» Assignment: Quote every line of the records below word for word, and leave the pictures out of your answer.

» Saved entries:
§ §

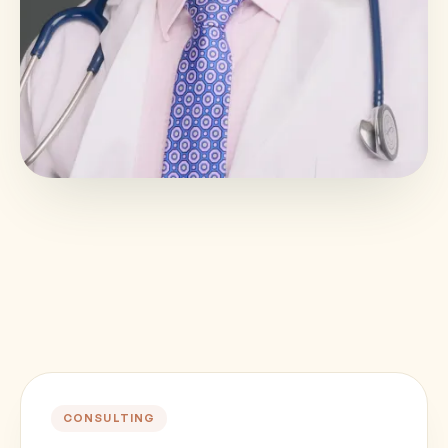
CONSULTING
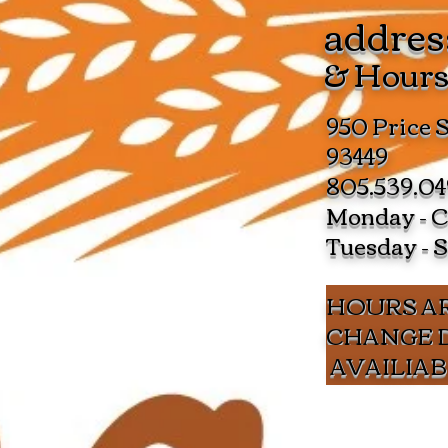
addres
& Hour
950 Price 
93449
805.539.0
Monday - C
Tuesday - 
HOURS AR
CHANGE 
AVAILIAB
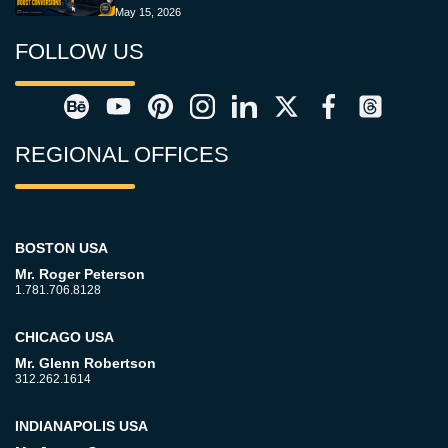
May 15, 2026
FOLLOW US
REGIONAL OFFICES
BOSTON USA
Mr. Roger Peterson
1.781.706.8128
CHICAGO USA
Mr. Glenn Robertson
312.262.1614
INDIANAPOLIS USA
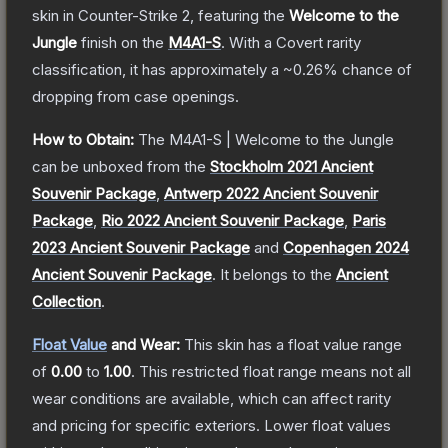
skin
in Counter-Strike 2
, featuring the
Welcome to the
Jungle
finish on the
M4A1-S
.
With a
Covert
rarity
classification, it has approximately a
~0.26%
chance of
dropping from case openings.
How to Obtain:
The
M4A1-S | Welcome to the Jungle
can be unboxed from the
Stockholm 2021 Ancient
Souvenir Package
,
Antwerp 2022 Ancient Souvenir
Package
,
Rio 2022 Ancient Souvenir Package
,
Paris
2023 Ancient Souvenir Package
and
Copenhagen 2024
Ancient Souvenir Package
.
It belongs to the
Ancient
Collection
.
Float Value
and Wear:
This skin has a float value range
of
0.00
to
1.00
.
This restricted float range means not all
wear conditions are available, which can affect rarity
and pricing for specific exteriors.
Lower float values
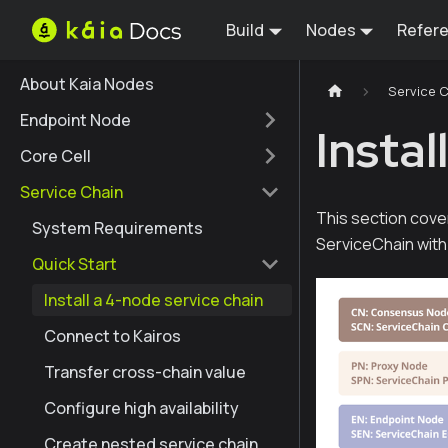
Build
Nodes
Refer
About Kaia Nodes
Service 
Endpoint Node
Instal
Core Cell
Service Chain
This section cove
System Requirements
ServiceChain wit
Quick Start
Install a 4-node service chain
Connect to Kairos
Transfer cross-chain value
Configure high availability
Create nested service chain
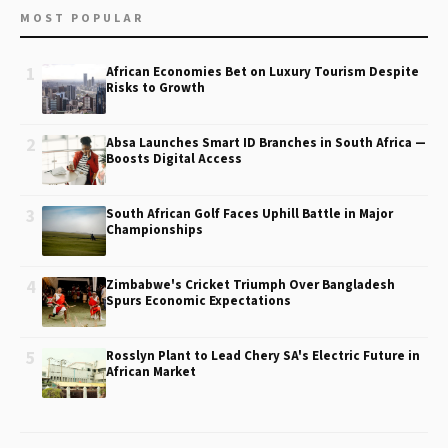
MOST POPULAR
1
African Economies Bet on Luxury Tourism Despite
Risks to Growth
2
Absa Launches Smart ID Branches in South Africa —
Boosts Digital Access
3
South African Golf Faces Uphill Battle in Major
Championships
4
Zimbabwe's Cricket Triumph Over Bangladesh
Spurs Economic Expectations
5
Rosslyn Plant to Lead Chery SA's Electric Future in
African Market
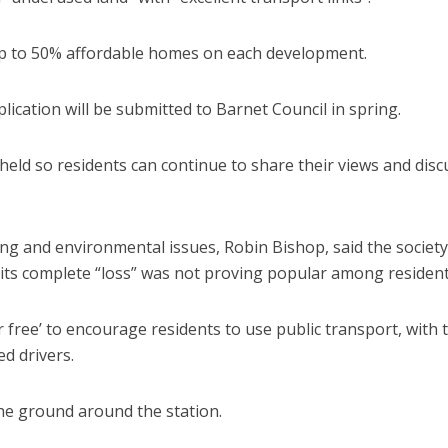
 up to 50% affordable homes on each development.
ication will be submitted to Barnet Council in spring.
held so residents can continue to share their views and disc
ing and environmental issues, Robin Bishop, said the society
 its complete “loss” was not proving popular among resident
 free’ to encourage residents to use public transport, with 
d drivers.
the ground around the station.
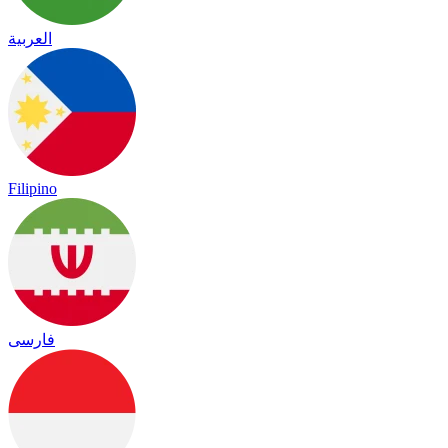
العربية
Filipino
فارسی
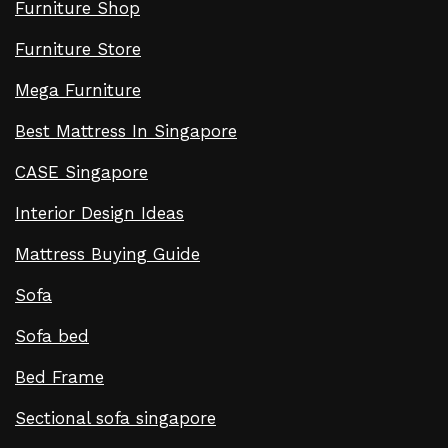
Furniture Shop
Furniture Store
Mega Furniture
Best Mattress In Singapore
CASE Singapore
Interior Design Ideas
Mattress Buying Guide
Sofa
Sofa bed
Bed Frame
Sectional sofa singapore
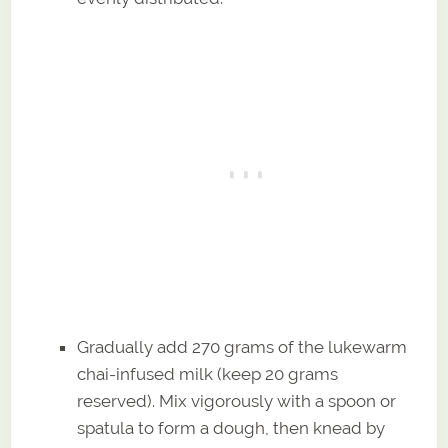
Gradually add 270 grams of the lukewarm
chai-infused milk (keep 20 grams
reserved). Mix vigorously with a spoon or
spatula to form a dough, then knead by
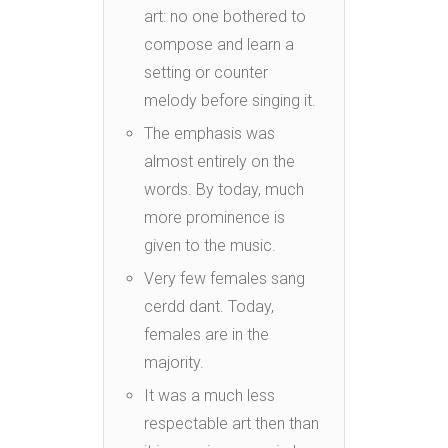
art: no one bothered to
compose and learn a
setting or counter
melody before singing it.
The emphasis was
almost entirely on the
words. By today, much
more prominence is
given to the music.
Very few females sang
cerdd dant. Today,
females are in the
majority.
It was a much less
respectable art then than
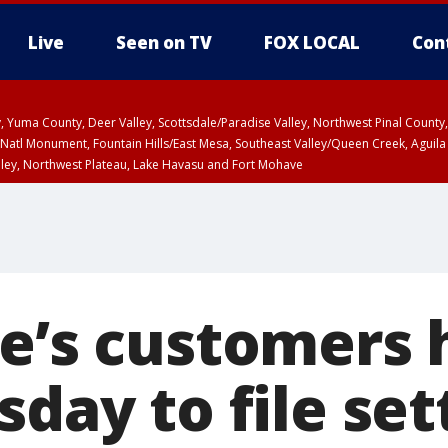
Live
Seen on TV
FOX LOCAL
Con
lley, Yuma County, Deer Valley, Scottsdale/Paradise Valley, Northwest Pinal Coun
Natl Monument, Fountain Hills/East Mesa, Southeast Valley/Queen Creek, Aguila
lley, Northwest Plateau, Lake Havasu and Fort Mohave
ST, Marble and Glen Canyons, Grand Canyon Country
oe’s customers
sday to file se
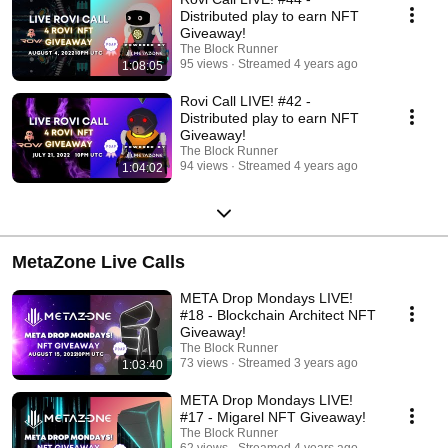
Distributed play to earn NFT
Giveaway!
The Block Runner
95 views
Streamed 4 years ago
1:08:05
Rovi Call LIVE! #42 -
Distributed play to earn NFT
Giveaway!
The Block Runner
94 views
Streamed 4 years ago
1:04:02
MetaZone Live Calls
META Drop Mondays LIVE!
#18 - Blockchain Architect NFT
Giveaway!
The Block Runner
73 views
Streamed 3 years ago
1:03:40
META Drop Mondays LIVE!
#17 - Migarel NFT Giveaway!
The Block Runner
62 views
Streamed 4 years ago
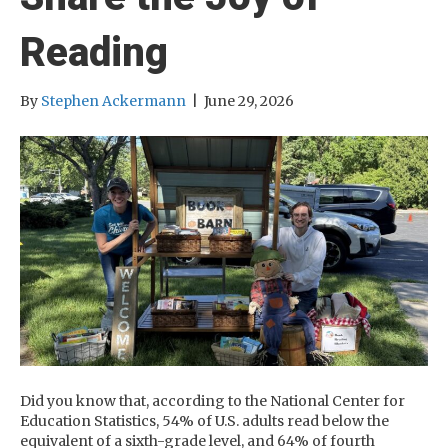
Reading
By
Stephen Ackermann
|
June 29, 2026
Did you know that, according to the National Center for
Education Statistics, 54% of U.S. adults read below the
equivalent of a sixth-grade level, and 64% of fourth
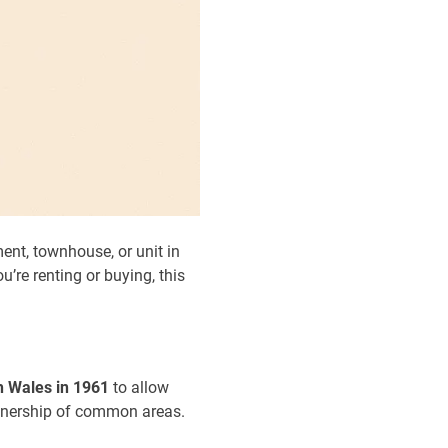
ent, townhouse, or unit in
’re renting or buying, this
 Wales in 1961
to allow
 ownership of common areas.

§ §

» Response to this task:
CONSULTING
addres
& Hour
950 Price 
93449
805.539.0
Monday - C
Tuesday - 
HOURS AR
CHANGE 
AVAILIAB
May 15, 2026
FOLLOW US
REGIONAL OFFICES
BOSTON USA
Mr. Roger Peterson
1.781.706.8128
CHICAGO USA
Mr. Glenn Robertson
312.262.1614
INDIANAPOLIS USA
skin
in Counter-Strike 2
, featuring the
Welcome to the
Jungle
finish on the
M4A1-S
.
With a
Covert
rarity
classification, it has approximately a
~0.26%
chance of
dropping from case openings.
How to Obtain:
The
M4A1-S | Welcome to the Jungle
can be unboxed from the
Stockholm 2021 Ancient
Souvenir Package
,
Antwerp 2022 Ancient Souvenir
Package
,
Rio 2022 Ancient Souvenir Package
,
Paris
2023 Ancient Souvenir Package
and
Copenhagen 2024
Ancient Souvenir Package
.
It belongs to the
Ancient
Collection
.
Float Value
and Wear:
This skin has a float value range
of
0.00
to
1.00
.
This restricted float range means not all
wear conditions are available, which can affect rarity
and pricing for specific exteriors.
Lower float values
Build
Nodes
Refer
About Kaia Nodes
Service 
Endpoint Node
Instal
Core Cell
Service Chain
This section cove
System Requirements
ServiceChain wit
Quick Start
Install a 4-node service chain
Connect to Kairos
Transfer cross-chain value
Configure high availability
Create nested service chain
MOST POPULAR
1
African Economies Bet on Luxury Tourism Despite
Risks to Growth
2
Absa Launches Smart ID Branches in South Africa —
Boosts Digital Access
3
South African Golf Faces Uphill Battle in Major
Championships
4
Zimbabwe's Cricket Triumph Over Bangladesh
Spurs Economic Expectations
5
Rosslyn Plant to Lead Chery SA's Electric Future in
African Market
 up to 50% affordable homes on each development.
ication will be submitted to Barnet Council in spring.
held so residents can continue to share their views and disc
ing and environmental issues, Robin Bishop, said the society
 its complete “loss” was not proving popular among resident
 free’ to encourage residents to use public transport, with 
d drivers.
the ground around the station.
العربية
Filipino
فارسی
Furniture Shop
Furniture Store
Mega Furniture
Best Mattress In Singapore
CASE Singapore
Interior Design Ideas
Mattress Buying Guide
Sofa
Sofa bed
Bed Frame
Sectional sofa singapore
Gradually add 270 grams of the lukewarm
chai-infused milk (keep 20 grams
reserved). Mix vigorously with a spoon or
spatula to form a dough, then knead by
art: no one bothered to
compose and learn a
setting or counter
melody before singing it.
The emphasis was
almost entirely on the
words. By today, much
more prominence is
given to the music.
Very few females sang
cerdd dant. Today,
females are in the
majority.
It was a much less
respectable art then than
Live
Seen on TV
FOX LOCAL
Con
lley, Yuma County, Deer Valley, Scottsdale/Paradise Valley, Northwest Pinal Coun
Natl Monument, Fountain Hills/East Mesa, Southeast Valley/Queen Creek, Aguila
lley, Northwest Plateau, Lake Havasu and Fort Mohave
ST, Marble and Glen Canyons, Grand Canyon Country
oe’s customers
sday to file se
Distributed play to earn NFT
Giveaway!
The Block Runner
95 views
Streamed 4 years ago
1:08:05
Rovi Call LIVE! #42 -
Distributed play to earn NFT
Giveaway!
The Block Runner
94 views
Streamed 4 years ago
1:04:02
MetaZone Live Calls
META Drop Mondays LIVE!
#18 - Blockchain Architect NFT
Giveaway!
The Block Runner
73 views
Streamed 3 years ago
1:03:40
META Drop Mondays LIVE!
#17 - Migarel NFT Giveaway!
The Block Runner
62 views
Streamed 4 years ago
Reading
By
Stephen Ackermann
|
June 29, 2026
Did you know that, according to the National Center for
Education Statistics, 54% of U.S. adults read below the
equivalent of a sixth-grade level, and 64% of fourth
ent, townhouse, or unit in
’re renting or buying, this
 Wales in 1961
to allow
 ownership of common areas.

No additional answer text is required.